Now we can use Pandas index operations.

In [None]:
data.index.min()

In [None]:
data.index.max()

### Time Resampling

Next, we'll explore Pandas `.resample()` method.

Let's import the Uber ride data from Lecture 3.1.

In [None]:
# Import data
uber_data = pd.read_csv('uber-raw-data-jun14.csv')
uber_data.head()

In [None]:
uber_data.info()

In [None]:
# Set 'Date/Time' column as index
uber_data = uber_data.set_index('Date/Time')
uber_data.head()

In [None]:
# Convert index to DatetimeIndex
uber_data.index = pd.DatetimeIndex(uber_data.index)
uber_data.head()

We know that this DataFrame contains ride data from June 2014.

Let's say we want to generate a plot showing the number of ride's per day in June. We can do this using `.resample()`.

When calling .resample() you need to specify a rule parameter and then you need to call an aggregation function such as count, sum, mean, etc.

The rule parameter describes the frequency to apply the aggregation function (daily, monthly, etc.).

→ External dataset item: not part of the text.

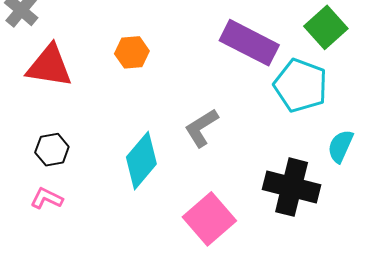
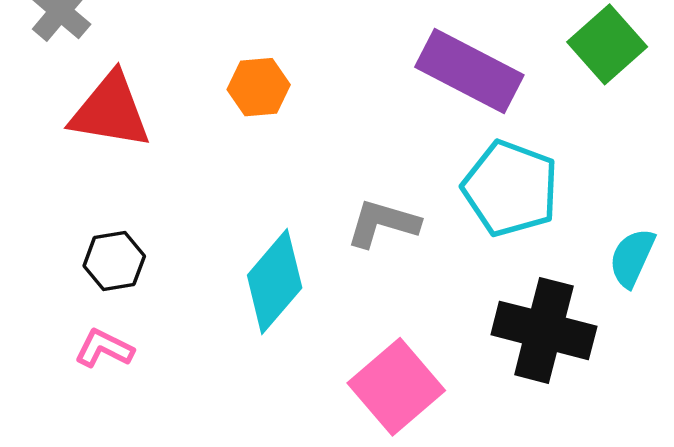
cyan pentagon: (301, 85) -> (511, 188), moved
gray L-shape: (201, 128) -> (383, 223), turned 48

There are many rules as seen [here](https://pandas.pydata.org/pandas-docs/stable/user_guide/timeseries.html#offset-aliases) under `Offset aliases`.



In [None]:
# Daily count
counts = uber_data.index.value_counts().resample('D').sum()
counts

Now, let's try plotting it.

In [None]:
title = 'Uber Rides Per Day, June 2014'
counts.plot.bar(figsize=(15, 5), title=title)
plt.show()

Question: What could be causing the cyclical pattern?

Now, let's name is nicer.

In [None]:
def line_format(label):
    """
    Convert time label to the format of pandas line plot
    """
    day = label.day_name()[:3]
    if day == 'Jan':
        return day[0] + f'\n\n{label.day}'
    else:
        return day[0]

counts = uber_data.index.value_counts().resample('D').sum()

plt.title('Daily Uber Rides in New York City (June 2004)', fontsize=18)
ax = counts.plot.bar(figsize=(15, 5), rot=0)
ax.set_xticklabels(map(line_format, counts.index))
ax.xaxis.set_tick_params(labelsize=14)
ax.yaxis.set_tick_params(labelsize=14)
ax.set_xlabel('Date-Time', fontsize=18)
ax.set_ylabel('Rides (thousands)', fontsize=18)
plt.savefig(r'C:\Users\seb\Desktop\1.png')
plt.show()